**EXERCISES TO COMPLETE:**
A. In the forum thread, what does Martin h say the referee should lose?
B. Please list every username shown in a post header in the forum thread, along with the date next to it.

**SUPPLIED TEXT:**
------------

So, I believe that the ref struck the kid on the side of the head, jaw or neck causing a flash knockout.  You can see a the kid's head give a short jerk just before he falls.  Watch how the kid is dazed as he tries to sit up, not trying to defend himself at all.  I believe what you see here is pressure point striking in action.


----------



## twendkata71 (Mar 7, 2008)

Is no one disturbed by the fact that this seemingly in control adult referee,  attacked this kid and stomped his head? What kind of mature adult should do this? He wasn't just trying to control the kid he was exacting revenge for probably his own student being attacked with a simple punch. A bit of overkill don't you think?


----------



## Martin h (Mar 7, 2008)

twendkata71 said:


> Is no one disturbed by the fact that this seemingly in control adult referee,  attacked this kid and stomped his head? What kind of mature adult should do this? He wasn't just trying to control the kid he was exacting revenge for probably his own student being attacked with a simple punch. A bit of overkill don't you think?



The guy should lose his license to referee. At the very least!
I would not be surprised if he was arrested for assault.
You just don't behave that way as a referee.


----------



## morph4me (Mar 7, 2008)

DavidCC said:


> What I see is that the kid goes down hard on his right (forward) shoulder with his hands at his side. His right leg (the one away from the ref) collapses. The ref has his hands at the kid's neck.
> 
> The kid's hands are at this side, not trying to protect himself as he falls, and in fact he hits his head as he falls. Therefore I beleive he is at best semi-concious at this point. The collapse of the far leg tells me that the ref probably did not attack the near (left) leg because if he had the right leg would have strengthened for support and it did the opposite, it gave out, limp.
> 
> So, I believe that the ref struck the kid on the side of the head, jaw or neck causing a flash knockout. You can see a the kid's head give a short jerk just before he falls. Watch how the kid is dazed as he tries to sit up, not trying to defend himself at all. I believe what you see here is pressure point striking in action.


 
You may be right, it's hard to tell.


----------



## cstanley (Mar 8, 2008)

------------

[Data records]
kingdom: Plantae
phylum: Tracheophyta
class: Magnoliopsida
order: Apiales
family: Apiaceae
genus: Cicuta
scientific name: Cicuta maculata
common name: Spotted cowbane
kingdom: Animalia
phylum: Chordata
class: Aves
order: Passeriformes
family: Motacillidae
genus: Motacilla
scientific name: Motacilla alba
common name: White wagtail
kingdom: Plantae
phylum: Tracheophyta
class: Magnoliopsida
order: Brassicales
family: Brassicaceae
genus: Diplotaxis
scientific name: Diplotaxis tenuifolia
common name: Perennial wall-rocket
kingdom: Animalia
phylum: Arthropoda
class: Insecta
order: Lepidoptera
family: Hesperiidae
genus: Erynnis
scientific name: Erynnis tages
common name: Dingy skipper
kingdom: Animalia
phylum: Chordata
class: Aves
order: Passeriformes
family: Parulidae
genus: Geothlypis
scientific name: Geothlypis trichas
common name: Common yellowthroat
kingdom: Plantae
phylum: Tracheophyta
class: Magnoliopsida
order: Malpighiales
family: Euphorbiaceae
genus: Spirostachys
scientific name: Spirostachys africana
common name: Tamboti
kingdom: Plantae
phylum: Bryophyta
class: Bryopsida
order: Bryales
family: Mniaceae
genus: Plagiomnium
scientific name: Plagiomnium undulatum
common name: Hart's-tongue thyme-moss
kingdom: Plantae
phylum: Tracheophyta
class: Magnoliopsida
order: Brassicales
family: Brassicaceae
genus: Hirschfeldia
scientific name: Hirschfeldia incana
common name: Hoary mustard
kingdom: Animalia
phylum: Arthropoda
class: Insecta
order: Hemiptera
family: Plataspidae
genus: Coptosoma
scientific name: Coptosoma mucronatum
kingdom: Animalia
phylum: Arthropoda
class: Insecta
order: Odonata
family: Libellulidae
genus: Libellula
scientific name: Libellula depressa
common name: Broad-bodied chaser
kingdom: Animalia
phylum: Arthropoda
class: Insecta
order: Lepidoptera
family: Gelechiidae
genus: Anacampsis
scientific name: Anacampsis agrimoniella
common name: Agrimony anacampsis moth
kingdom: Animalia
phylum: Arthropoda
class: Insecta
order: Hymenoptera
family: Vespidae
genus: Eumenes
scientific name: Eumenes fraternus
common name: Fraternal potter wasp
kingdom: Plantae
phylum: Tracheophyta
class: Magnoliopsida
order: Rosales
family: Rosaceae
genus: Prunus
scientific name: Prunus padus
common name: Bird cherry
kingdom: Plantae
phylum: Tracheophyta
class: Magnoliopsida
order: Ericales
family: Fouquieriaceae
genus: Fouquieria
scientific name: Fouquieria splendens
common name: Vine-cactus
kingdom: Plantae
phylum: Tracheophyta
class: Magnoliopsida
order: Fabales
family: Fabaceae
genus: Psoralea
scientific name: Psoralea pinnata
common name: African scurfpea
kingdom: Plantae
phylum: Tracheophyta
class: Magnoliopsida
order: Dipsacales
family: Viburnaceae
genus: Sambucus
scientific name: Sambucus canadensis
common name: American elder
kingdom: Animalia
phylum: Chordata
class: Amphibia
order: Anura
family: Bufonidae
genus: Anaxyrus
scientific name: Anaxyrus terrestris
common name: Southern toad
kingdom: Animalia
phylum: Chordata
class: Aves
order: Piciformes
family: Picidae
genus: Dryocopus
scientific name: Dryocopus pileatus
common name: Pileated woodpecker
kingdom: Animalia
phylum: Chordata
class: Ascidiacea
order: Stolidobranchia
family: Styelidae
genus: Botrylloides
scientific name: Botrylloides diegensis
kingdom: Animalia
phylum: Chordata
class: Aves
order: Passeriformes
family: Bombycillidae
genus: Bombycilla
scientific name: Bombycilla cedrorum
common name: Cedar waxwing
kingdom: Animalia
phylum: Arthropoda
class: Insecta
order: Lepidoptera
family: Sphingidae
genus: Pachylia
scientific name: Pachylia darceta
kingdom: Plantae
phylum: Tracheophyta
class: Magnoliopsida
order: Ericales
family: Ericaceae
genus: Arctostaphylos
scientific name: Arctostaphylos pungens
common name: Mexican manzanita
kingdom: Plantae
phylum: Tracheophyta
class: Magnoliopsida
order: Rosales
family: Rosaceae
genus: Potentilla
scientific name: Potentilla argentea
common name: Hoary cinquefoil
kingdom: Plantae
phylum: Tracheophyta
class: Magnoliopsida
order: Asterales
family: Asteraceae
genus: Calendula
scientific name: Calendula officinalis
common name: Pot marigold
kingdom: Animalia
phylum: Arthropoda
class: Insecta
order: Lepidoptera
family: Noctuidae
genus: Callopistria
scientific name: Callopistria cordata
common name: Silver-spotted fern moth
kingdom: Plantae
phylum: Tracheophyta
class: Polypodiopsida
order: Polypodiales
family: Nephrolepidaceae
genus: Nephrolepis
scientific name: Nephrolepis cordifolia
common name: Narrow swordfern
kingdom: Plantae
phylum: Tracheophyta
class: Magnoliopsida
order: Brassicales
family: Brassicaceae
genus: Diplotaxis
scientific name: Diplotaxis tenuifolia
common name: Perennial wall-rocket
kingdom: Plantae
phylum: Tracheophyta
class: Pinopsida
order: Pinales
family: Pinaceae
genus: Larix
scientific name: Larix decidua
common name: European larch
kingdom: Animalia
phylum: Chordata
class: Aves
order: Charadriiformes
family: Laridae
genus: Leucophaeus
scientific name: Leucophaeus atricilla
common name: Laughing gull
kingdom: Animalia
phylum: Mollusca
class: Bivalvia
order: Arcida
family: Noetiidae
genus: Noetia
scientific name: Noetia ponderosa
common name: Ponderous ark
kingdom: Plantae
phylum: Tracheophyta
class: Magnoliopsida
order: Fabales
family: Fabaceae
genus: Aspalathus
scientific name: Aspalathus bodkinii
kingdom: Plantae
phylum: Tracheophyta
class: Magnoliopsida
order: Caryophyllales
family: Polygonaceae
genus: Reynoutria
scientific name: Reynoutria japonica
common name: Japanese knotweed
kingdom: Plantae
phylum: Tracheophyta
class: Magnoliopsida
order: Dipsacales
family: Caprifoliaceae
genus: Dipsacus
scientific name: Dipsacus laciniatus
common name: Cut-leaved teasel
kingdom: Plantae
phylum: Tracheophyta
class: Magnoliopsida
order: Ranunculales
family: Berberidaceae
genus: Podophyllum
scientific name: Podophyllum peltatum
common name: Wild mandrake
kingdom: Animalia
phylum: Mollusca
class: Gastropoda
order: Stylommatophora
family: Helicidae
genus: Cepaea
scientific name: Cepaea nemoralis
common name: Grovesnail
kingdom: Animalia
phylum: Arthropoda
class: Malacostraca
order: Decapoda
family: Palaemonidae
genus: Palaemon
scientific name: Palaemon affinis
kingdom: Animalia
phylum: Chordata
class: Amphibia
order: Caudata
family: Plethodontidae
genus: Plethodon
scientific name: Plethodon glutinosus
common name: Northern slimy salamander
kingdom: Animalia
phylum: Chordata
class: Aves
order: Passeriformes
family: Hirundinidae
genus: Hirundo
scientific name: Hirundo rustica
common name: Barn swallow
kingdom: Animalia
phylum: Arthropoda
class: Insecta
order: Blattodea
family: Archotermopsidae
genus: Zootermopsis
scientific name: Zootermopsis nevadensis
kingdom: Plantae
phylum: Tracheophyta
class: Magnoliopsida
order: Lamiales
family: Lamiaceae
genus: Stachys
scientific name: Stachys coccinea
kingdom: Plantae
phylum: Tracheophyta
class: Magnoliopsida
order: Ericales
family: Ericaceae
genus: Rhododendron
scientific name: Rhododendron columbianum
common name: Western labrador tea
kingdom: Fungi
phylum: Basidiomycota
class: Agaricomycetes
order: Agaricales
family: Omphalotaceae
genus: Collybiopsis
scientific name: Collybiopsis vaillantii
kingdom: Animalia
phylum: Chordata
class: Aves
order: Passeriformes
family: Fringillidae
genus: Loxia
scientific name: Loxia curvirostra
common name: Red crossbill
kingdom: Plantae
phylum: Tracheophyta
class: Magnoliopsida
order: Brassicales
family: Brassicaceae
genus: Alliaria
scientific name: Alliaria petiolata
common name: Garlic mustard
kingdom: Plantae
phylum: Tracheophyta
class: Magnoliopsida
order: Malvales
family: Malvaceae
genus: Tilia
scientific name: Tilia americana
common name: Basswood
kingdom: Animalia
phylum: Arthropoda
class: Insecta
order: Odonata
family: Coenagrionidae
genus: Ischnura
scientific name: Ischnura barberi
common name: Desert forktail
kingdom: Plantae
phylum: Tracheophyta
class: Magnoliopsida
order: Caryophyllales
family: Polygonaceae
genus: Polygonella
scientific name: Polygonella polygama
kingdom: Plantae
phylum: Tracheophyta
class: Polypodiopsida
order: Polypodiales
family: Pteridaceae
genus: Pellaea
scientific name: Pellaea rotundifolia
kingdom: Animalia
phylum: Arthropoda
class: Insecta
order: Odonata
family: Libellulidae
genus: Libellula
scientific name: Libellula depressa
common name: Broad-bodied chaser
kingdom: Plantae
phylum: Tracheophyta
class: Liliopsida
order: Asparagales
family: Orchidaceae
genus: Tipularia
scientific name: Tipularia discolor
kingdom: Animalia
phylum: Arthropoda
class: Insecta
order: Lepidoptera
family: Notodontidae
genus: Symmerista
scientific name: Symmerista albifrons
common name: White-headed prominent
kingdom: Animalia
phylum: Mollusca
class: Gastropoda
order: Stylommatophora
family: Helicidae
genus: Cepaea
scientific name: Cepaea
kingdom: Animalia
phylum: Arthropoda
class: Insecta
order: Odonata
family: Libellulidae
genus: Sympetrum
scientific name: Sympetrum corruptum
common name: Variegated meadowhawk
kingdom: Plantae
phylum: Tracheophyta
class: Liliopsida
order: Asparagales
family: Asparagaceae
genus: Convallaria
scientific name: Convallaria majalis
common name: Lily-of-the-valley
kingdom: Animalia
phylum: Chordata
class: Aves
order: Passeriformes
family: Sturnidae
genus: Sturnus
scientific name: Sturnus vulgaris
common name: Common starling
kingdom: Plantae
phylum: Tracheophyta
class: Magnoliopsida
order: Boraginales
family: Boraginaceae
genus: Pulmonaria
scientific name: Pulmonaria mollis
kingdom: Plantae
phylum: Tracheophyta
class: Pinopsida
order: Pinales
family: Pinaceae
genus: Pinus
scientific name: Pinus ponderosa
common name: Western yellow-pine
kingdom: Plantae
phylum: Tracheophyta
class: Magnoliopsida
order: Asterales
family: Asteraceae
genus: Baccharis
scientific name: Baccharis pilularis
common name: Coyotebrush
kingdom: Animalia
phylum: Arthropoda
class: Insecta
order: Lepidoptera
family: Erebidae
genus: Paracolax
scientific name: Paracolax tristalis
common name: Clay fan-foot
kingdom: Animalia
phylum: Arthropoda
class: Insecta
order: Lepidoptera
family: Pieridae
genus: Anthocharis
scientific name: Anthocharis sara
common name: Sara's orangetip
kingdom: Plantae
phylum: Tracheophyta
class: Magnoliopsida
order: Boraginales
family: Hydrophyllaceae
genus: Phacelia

------------

**TASK-BY-TASK ANSWERS:**
A. His license to referee.

B.
- twendkata71 (Mar 7, 2008)
- Martin h (Mar 7, 2008)
- morph4me (Mar 7, 2008)
- cstanley (Mar 8, 2008)